Güncel haliyle farklı siyasi tercihleri, farklı siyasi yapıları ve türlü türlü militanıyla LGBT hareketi küresel kapitalizme, neoliberal muhafazakârlaşmaya ve otoriterleşmeye karşı yürütülecek birleşik mücadelenin zengin ve kalabalık bileşenlerinden biri olsa da hareketin radikalleşmesinin önündeki engellerin aşılması gerektiği kadar devrimci sosyalistlerin de kapitalizmin heteroseksist yönüne hiç olmadığı kadar gür bir sesle karşı koymaları; insanlığın muhtemel kurtuluşuna tüm cinsel yönelimleri ve cinsel azınlıkları dâhil etmeleri gerekiyor.

Aslına bakılırsa LGBT’ler için kapitalizm altında özgürlüğün muhtemel bile olmadığı çok açık; bir LGBT birey için, cinsel normların ve cinselliğin örgütlenişinin egemen ideolojilerden olan heteroseksizm tarafından belirlendiği kapitalist düzende “heteroseksüel” ve “heteroseksüel olmayan” ikiliği içine hapsolarak toplumsal hayatta ‘yabancı’ olarak yer almaktan ve toplumsal/sınıfsal güç ilişkilerinde, piyasanın en pembesinde dahi, sermayedarsan aşağıda, ücretliysen en aşağıda yer almaktan başka bir seçenek yok.

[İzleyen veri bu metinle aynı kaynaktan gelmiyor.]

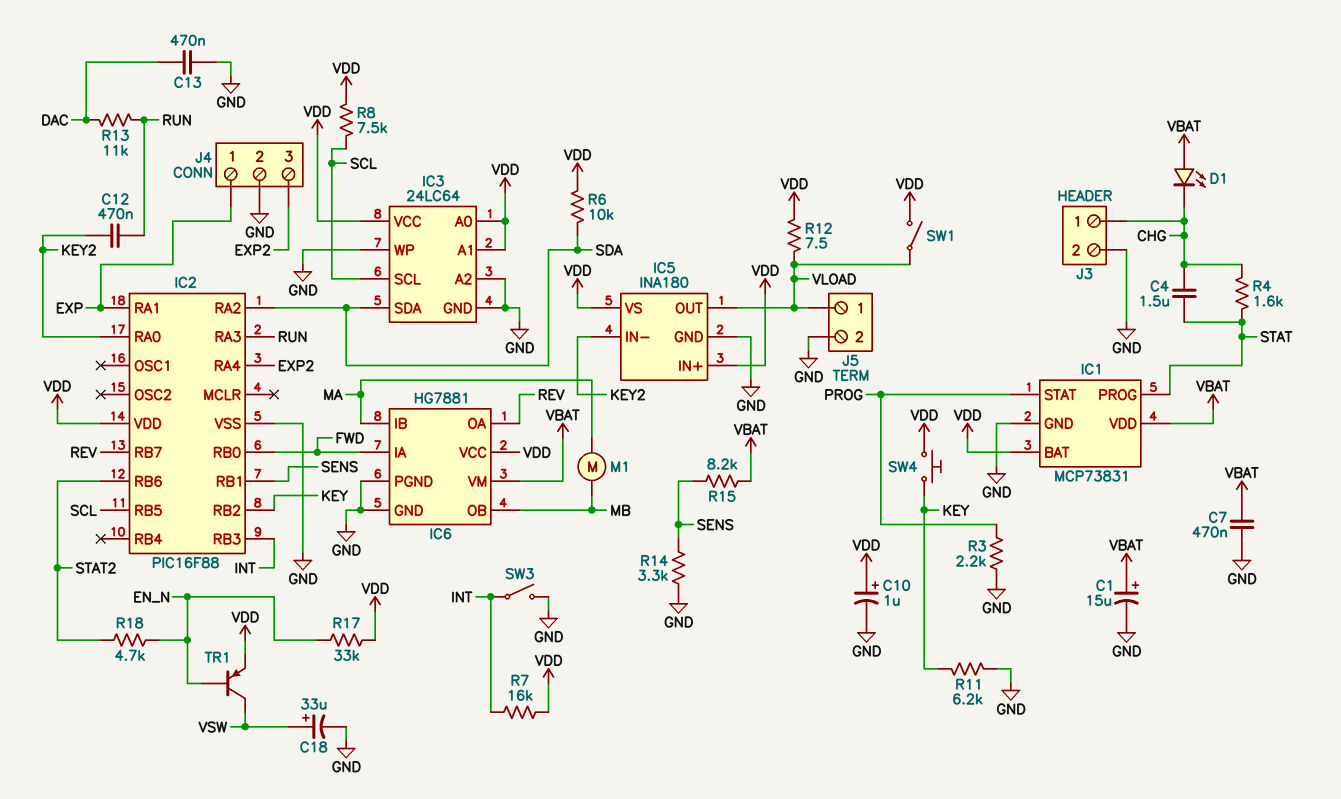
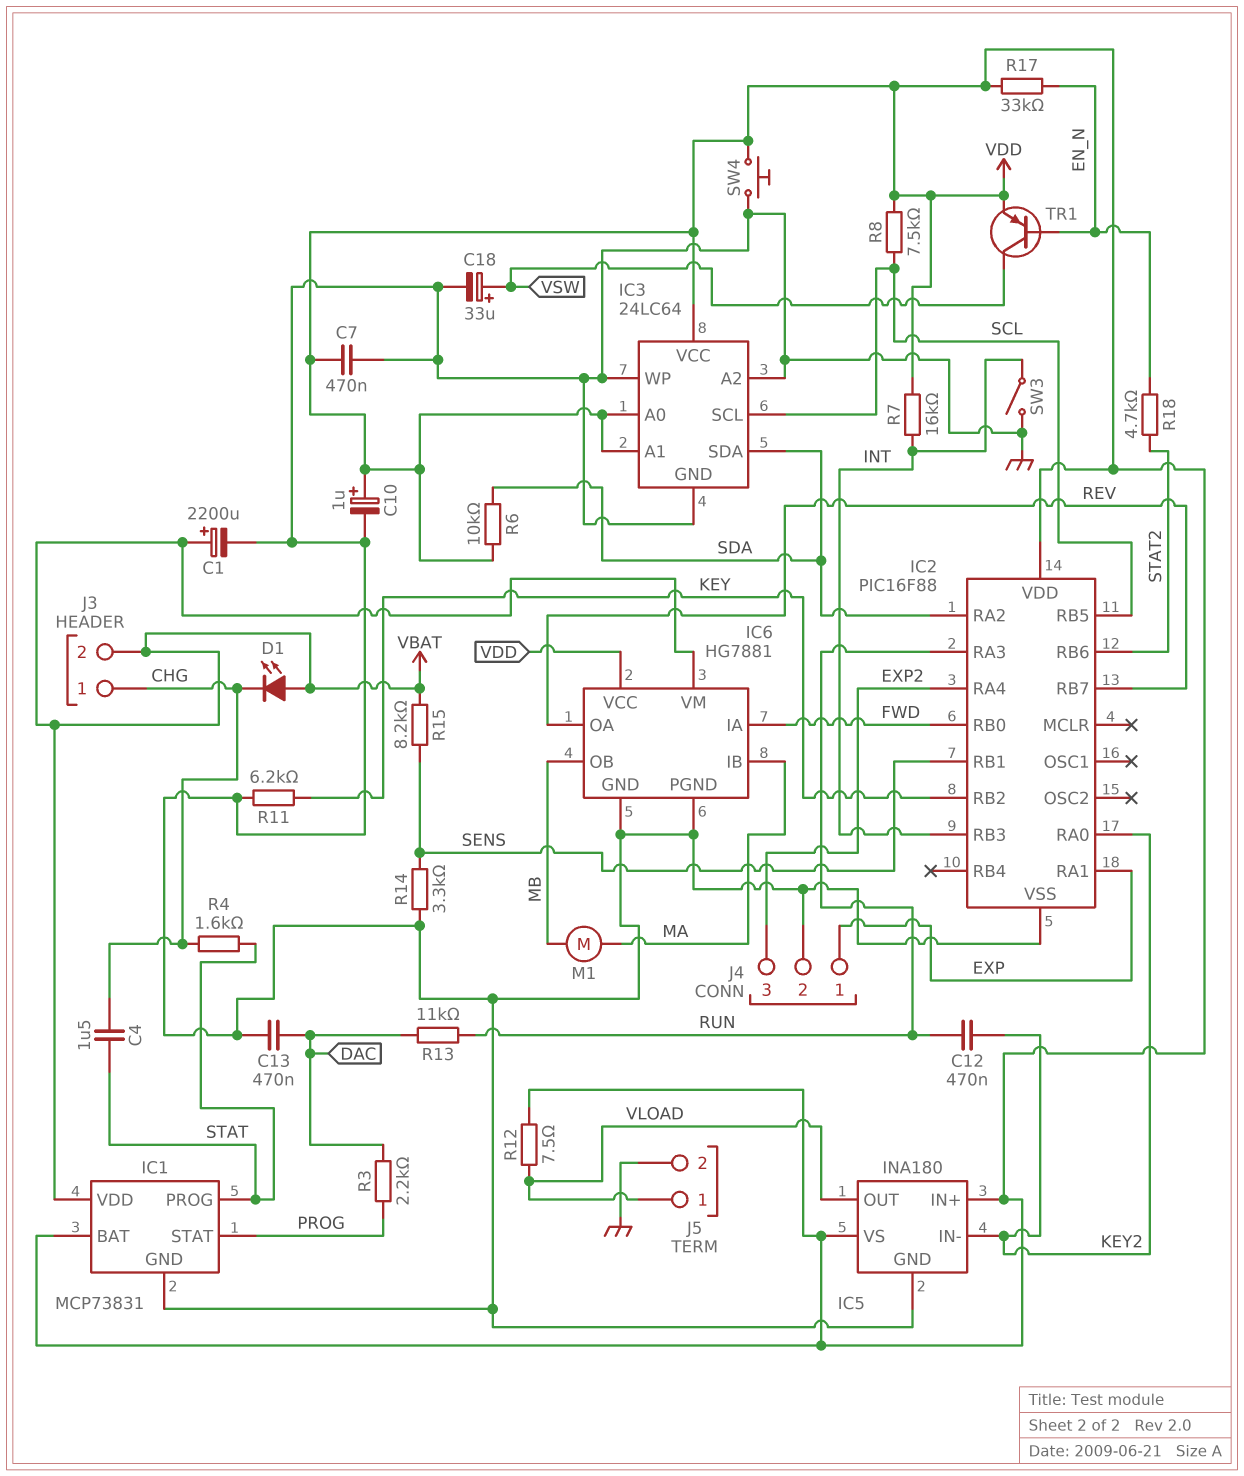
C1: 15uF (plus VBAT, minus GND) -> 2200uF (plus VBAT, minus GND)
C7: 470nF (GND, VBAT) -> 470nF (GND, VDD)
J3 pin 2: GND -> VBAT
R3: 2.2k (GND, PROG) -> 2.2k (DAC, PROG)
SW1: switch (VDD, VLOAD) -> none
SW4: button (KEY, VDD) -> button (GND, VDD)

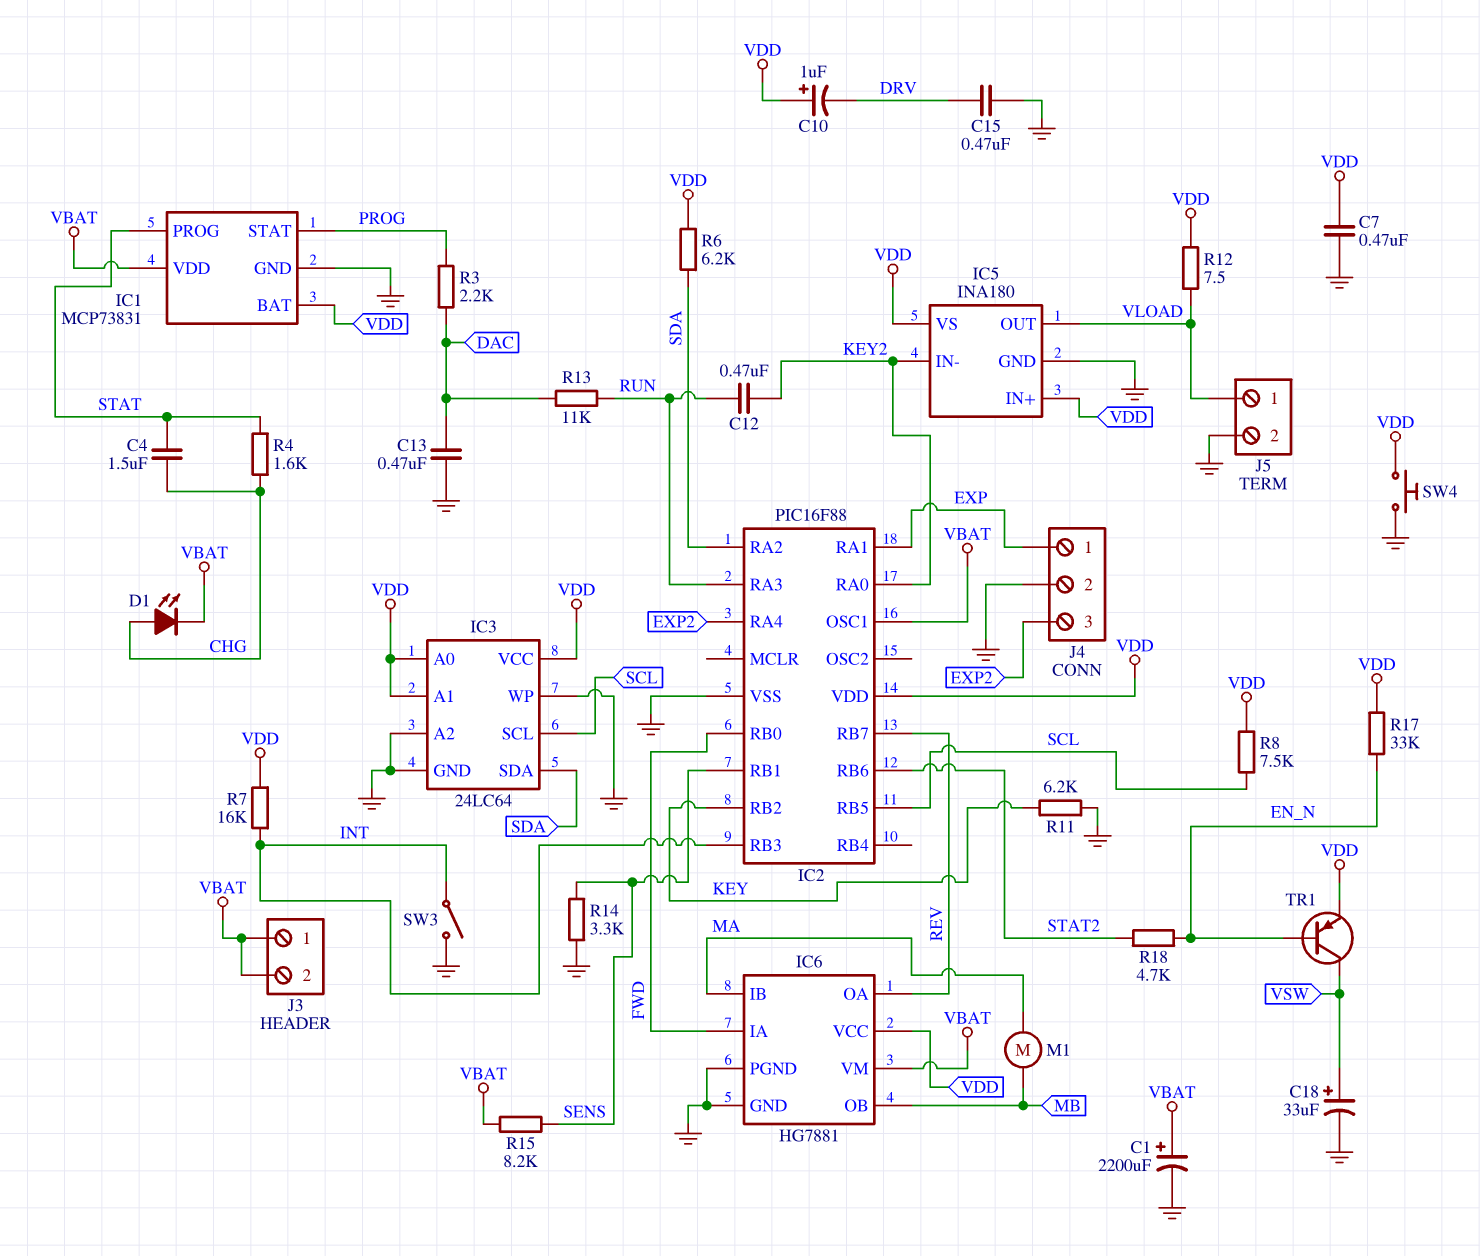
C10: 1uF (plus VDD, minus GND) -> 1uF (plus VDD, minus DRV)
C15: none -> 470nF (DRV, GND)
D1: LED (A VBAT, K CHG) -> LED (A CHG, K VBAT)
IC2 pin OSC1: none -> VBAT
J3 pin 1: CHG -> VBAT
R6: 10k (SDA, VDD) -> 6.2k (SDA, VDD)

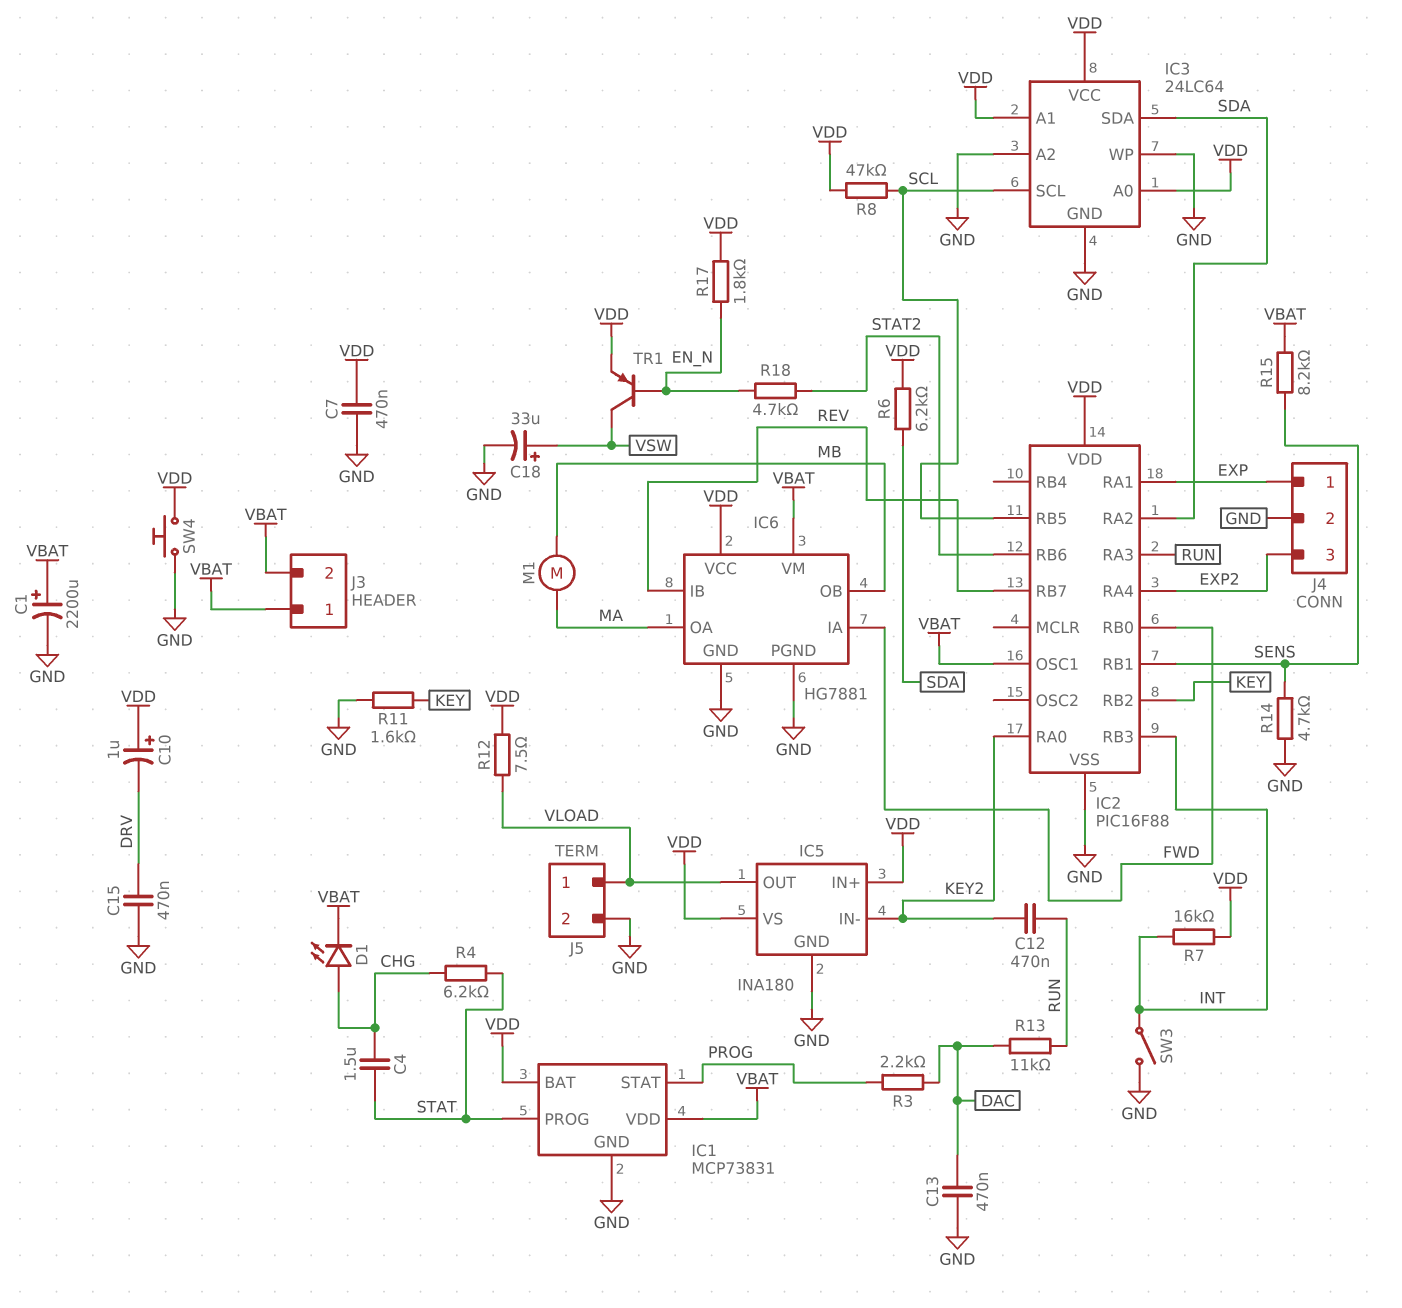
IC6 pin IB: MA -> REV
IC6 pin OA: REV -> MA
R4: 1.6k (CHG, STAT) -> 6.2k (CHG, STAT)
R8: 7.5k (SCL, VDD) -> 47k (SCL, VDD)
R11: 6.2k (GND, KEY) -> 1.6k (GND, KEY)
R14: 3.3k (GND, SENS) -> 4.7k (GND, SENS)
R17: 33k (EN_N, VDD) -> 1.8k (EN_N, VDD)

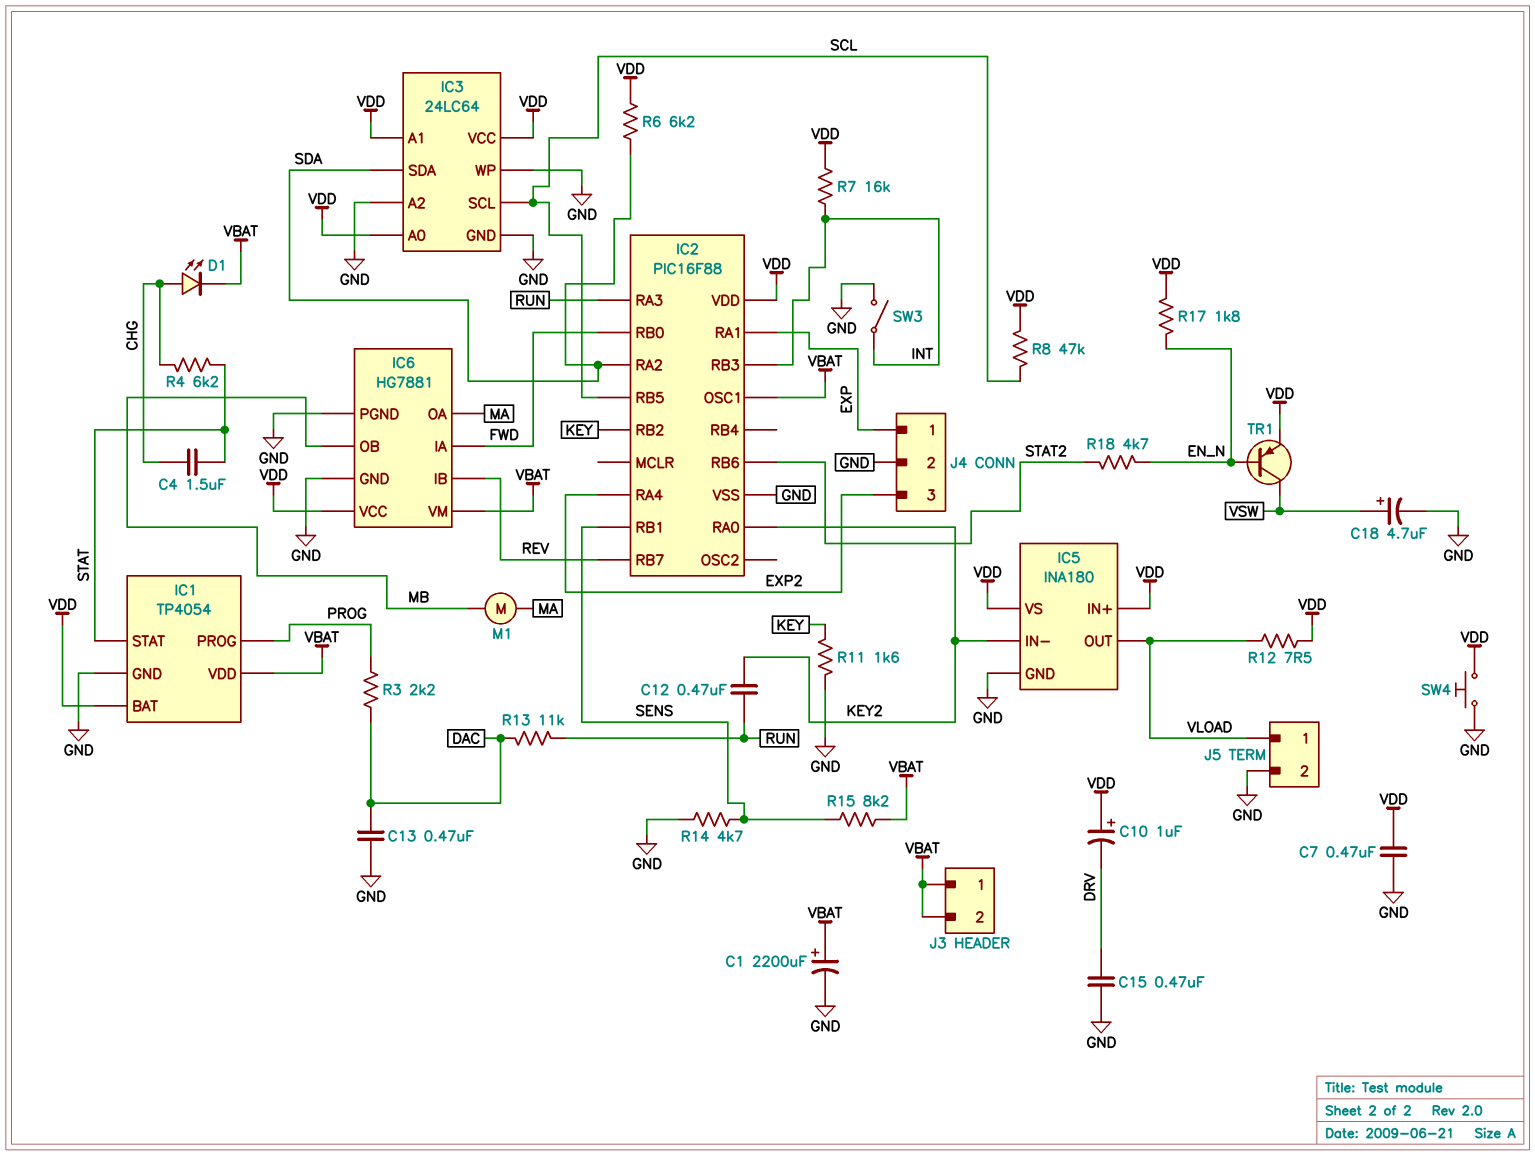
C18: 33uF (plus VSW, minus GND) -> 4.7uF (plus VSW, minus GND)
IC1: MCP73831 -> TP4054
IC1 pin PROG: STAT -> PROG
IC1 pin STAT: PROG -> STAT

Oysa LGBT kurtuluşu, insanlığın ortak kurtuluşunun hayati bir parçası. Öyle ki LGBT’ler ve diğer tüm cinsel azınlıkların gerçek anlamıyla özgür olmadığı bir düzende özgürlükten bahsedemeyiz, buna komünizm de dâhil. Cinselliğin ve cinsel normların yeniden, heteroseksizm karşıtı bir örgütlenişi ancak toplumsal ve sınıfsal bir alt üst oluşla, mümkün olacaktır. Bunun için kapitalizm karşıtı devrimci mücadelenin mutlaka heteroseksizm karşıtı da olması gerekmektedir. Üretim, tüketim ve dağıtımdaki merkezi konumuyla ikili cinsiyet düzenini ve heteroseksizmi kendine düşman edinmeyen her türden mücadele biçimi er ya da geç karşı devrimcileşmeye mahkûmdur. Bununla birlikte reformist eğilimlere düşmeksizin gündelik hayatta LGBT’lerin ve diğer tüm cinsel azınlıkların en az heteroseksüeller kadar toplumsal, ekonomik, kültürel ve siyasal haklara sahip olmaları için mücadele etmek devrimci militanlar arasında şaşılacak bir şey olmaktan çıkmalıdır. Ayrıca mevcut şartlarda bir yandan LGBT’lerin ve diğer tüm cinsel azınlıkların gerek antikapitalist devrimci örgütlerde, gerekse geniş kitle örgütlenmeleri ya da sendikalar içerisinde sürdürdükleri kendi kurtuluş mücadelesinin; diğer yandan LGBT’lerin bizzat kurucusu ve yürütücüsü oldukları öz örgütlenmelerde sürdürdükleri haklar mücadelesinin öneminin yadsınamaz olduğunu vurgulayalım.

Son olarak, küresel kapitalizme, neoliberal muhafazakârlaşmaya ve otoriterleşmeye karşı yürütülen birleşik mücadelenin başarıya ulaşması ve toplumsal hayatın her alanında yok sayılma ve yok edilme kıskacında kalan LGBT’lerin ve diğer tüm cinsel azınlıkların toplumsal kurtuluşu ancak heteroseksist kapitalizmden kopuşla mümkün olacaktır. Homofobiye, transfobiye ve bifobiye karşı; gettolaşma ve asimilasyon karşıtı; eşitlikçi, özgürlükçü, çoğulcu ve kapsayıcı ‘queer’ sosyalizmi toplumsallaştırarak “artık özgür olmak istememe utancından” kurtulabiliriz.